Back at the meet hotel we met and invitations requested and granted for two other bunny whackers.  These two are experienced falconers who were not flying birds.  Donna Vorce is a Nebraska native, and her guest was an elder falconer, Bill MacBride from Pennsylvania.  Bringing along two experienced falconers can always be just a little intimidating.  They know what good falconry should look like.  When flying with such people you hope your bird performs well, and has been managed to catch game.  Management is what the game is all about!  These birds come to us with natural instincts to hunt and kill, but must be healthy, fit and at the correct weight to give a good effort.  Sassy is usually up to the task, but because of the warmth and her increased weight over the week had not given that good effort.  I had high hopes on this day to correct that, and for her to contribute to our game count for the week.
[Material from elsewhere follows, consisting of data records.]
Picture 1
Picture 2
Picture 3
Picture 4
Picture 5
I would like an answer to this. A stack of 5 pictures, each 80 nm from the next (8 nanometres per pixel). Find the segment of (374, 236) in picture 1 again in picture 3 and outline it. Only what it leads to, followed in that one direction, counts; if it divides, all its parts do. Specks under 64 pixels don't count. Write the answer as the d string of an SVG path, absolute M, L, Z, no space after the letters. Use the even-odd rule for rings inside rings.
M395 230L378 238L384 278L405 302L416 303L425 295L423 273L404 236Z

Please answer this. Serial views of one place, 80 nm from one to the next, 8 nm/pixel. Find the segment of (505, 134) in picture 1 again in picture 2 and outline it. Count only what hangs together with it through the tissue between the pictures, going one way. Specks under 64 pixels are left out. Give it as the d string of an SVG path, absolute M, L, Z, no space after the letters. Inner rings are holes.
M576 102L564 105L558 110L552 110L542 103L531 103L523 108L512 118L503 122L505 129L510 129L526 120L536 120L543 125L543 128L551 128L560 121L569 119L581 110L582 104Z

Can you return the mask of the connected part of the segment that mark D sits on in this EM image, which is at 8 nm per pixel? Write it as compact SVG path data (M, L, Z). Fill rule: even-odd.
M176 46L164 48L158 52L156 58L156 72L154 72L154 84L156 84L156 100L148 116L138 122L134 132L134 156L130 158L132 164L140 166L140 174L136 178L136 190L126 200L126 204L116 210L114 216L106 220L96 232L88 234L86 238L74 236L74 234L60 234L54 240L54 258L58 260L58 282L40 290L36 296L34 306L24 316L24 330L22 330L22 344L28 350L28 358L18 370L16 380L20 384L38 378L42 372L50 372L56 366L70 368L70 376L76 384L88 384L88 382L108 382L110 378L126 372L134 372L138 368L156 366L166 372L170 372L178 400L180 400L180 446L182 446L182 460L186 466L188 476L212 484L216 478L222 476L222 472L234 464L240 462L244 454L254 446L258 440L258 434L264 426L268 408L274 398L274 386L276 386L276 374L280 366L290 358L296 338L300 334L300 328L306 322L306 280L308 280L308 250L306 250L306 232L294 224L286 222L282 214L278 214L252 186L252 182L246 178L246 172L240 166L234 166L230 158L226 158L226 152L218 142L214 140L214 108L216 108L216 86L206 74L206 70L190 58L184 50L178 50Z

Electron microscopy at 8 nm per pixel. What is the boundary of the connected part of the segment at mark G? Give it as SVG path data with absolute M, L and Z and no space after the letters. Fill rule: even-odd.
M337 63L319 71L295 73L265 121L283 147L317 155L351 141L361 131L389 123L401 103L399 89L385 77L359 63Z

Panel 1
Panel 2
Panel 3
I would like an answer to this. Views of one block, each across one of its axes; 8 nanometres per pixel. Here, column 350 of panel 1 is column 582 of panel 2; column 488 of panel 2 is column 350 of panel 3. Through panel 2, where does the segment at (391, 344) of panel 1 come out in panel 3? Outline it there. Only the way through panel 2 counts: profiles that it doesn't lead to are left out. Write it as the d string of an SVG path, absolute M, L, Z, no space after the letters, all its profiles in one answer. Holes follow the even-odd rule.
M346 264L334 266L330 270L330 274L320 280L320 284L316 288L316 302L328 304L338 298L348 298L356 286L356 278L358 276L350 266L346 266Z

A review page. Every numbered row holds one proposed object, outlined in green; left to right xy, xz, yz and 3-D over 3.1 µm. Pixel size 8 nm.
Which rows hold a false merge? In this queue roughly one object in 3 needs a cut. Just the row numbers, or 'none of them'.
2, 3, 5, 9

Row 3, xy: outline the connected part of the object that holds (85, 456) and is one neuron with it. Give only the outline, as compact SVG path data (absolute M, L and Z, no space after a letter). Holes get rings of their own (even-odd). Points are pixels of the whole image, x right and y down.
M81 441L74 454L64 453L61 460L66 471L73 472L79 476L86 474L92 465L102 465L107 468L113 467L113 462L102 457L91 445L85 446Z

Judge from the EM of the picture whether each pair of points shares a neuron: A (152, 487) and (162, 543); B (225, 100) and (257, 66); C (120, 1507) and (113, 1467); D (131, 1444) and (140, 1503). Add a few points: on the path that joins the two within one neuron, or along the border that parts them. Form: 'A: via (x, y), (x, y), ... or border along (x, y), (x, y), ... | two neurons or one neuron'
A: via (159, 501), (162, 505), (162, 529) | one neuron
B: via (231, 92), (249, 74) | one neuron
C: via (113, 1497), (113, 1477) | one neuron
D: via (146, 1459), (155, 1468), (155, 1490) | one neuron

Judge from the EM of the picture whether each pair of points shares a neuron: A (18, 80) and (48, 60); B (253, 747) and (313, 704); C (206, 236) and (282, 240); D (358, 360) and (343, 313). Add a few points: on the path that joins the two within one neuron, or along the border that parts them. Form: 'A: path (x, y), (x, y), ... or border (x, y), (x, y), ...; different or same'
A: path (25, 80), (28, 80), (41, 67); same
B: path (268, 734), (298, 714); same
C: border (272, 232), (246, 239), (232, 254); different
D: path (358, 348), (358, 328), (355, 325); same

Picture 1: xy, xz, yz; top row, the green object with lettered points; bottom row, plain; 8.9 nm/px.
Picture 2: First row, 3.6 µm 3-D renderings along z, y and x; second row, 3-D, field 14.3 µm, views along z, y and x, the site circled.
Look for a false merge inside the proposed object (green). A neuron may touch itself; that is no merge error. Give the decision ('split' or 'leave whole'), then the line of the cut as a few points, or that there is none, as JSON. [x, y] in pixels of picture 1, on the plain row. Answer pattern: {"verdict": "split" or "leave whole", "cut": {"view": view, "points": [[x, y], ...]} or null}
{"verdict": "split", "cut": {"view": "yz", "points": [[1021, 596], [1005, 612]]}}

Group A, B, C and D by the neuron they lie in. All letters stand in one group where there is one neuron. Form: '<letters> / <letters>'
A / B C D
We caravaned back up north to the location we had hunted earlier in the week.  Connie Telford, to my immediate right, owns the land.  Her daughter, Jessica is on the end with her red cap.  Connie was able to go out with us earlier in the week and see Hit Girl fly, but on this day she was headed out to take care of her patients.  She is a home care nurse.  Jessica was able to stay with us, and we were welcomed to try and catch all the bunnies we could.  OK Sassy . . . No Excuses!  Let's get crackin!
She took my challenge seriously!  Before much more than a couple minutes had passed as we walked away from the back door (above) we kicked up a bunny.  Sassy was on it, giving a really nice flight down the hill and into the trees.  We all ran down to take care of business with Bunny #1, and with just a little treat, I put Sassy back up to keep going.  She needed more flight time.
Our second slip took a little longer to accomplish.  Our party of six moved around the property of thick grass, several brush piles, some collections of tumble weeds (both still attached and free-tumbling) as well as junk piles.  As we worked down the hill, among the trees, around, and then began the ascent, Bunny #2 was kicked up, and Sassy made short work of it as well.  Again, a small reward, and I decided we would try one more time.  I knew Sassy was good for the task . . . even though Bill teased me for being 'greedy'. 
Being greedy may have been a true assessment, but it did pay off.  As we returned up the hill and came close to the house again, a third rabbit was kicked up, and Sassy caught it in a fast flight.  I have never tripled, mostly because I don't like to push any of my hawking sites too hard, preferring to preserve the game there, as I return from year to year.  However, I was not going to be returning to this Nebraska farm, not for a long time at least, excepting that I could return in several years when the NAFA meet returns to Kearney.  Any heavy toll of bunnies today would not impact their numbers in years to come, rabbits being rabbits!  I ended Sassy's hunt, and cropped her up.
I think calling this cropped up is an exaggeration.  She was absolutely stuffed!  A very good reward for a very good effort.  She preserved my dignity, if not at least my luck, among these other experienced falconers.
Here was our hawking party for the day, excepting Rich who was taking the picture.  Donna is on the far left, with Bill to her left.  As we finished up the day, I made sure Andy had contact information from Donna to the Nebraska Falconry Club.  It was a very good way to finish up our hunting portion of the 2012 NAFA Meet in Kearney, Nebraska.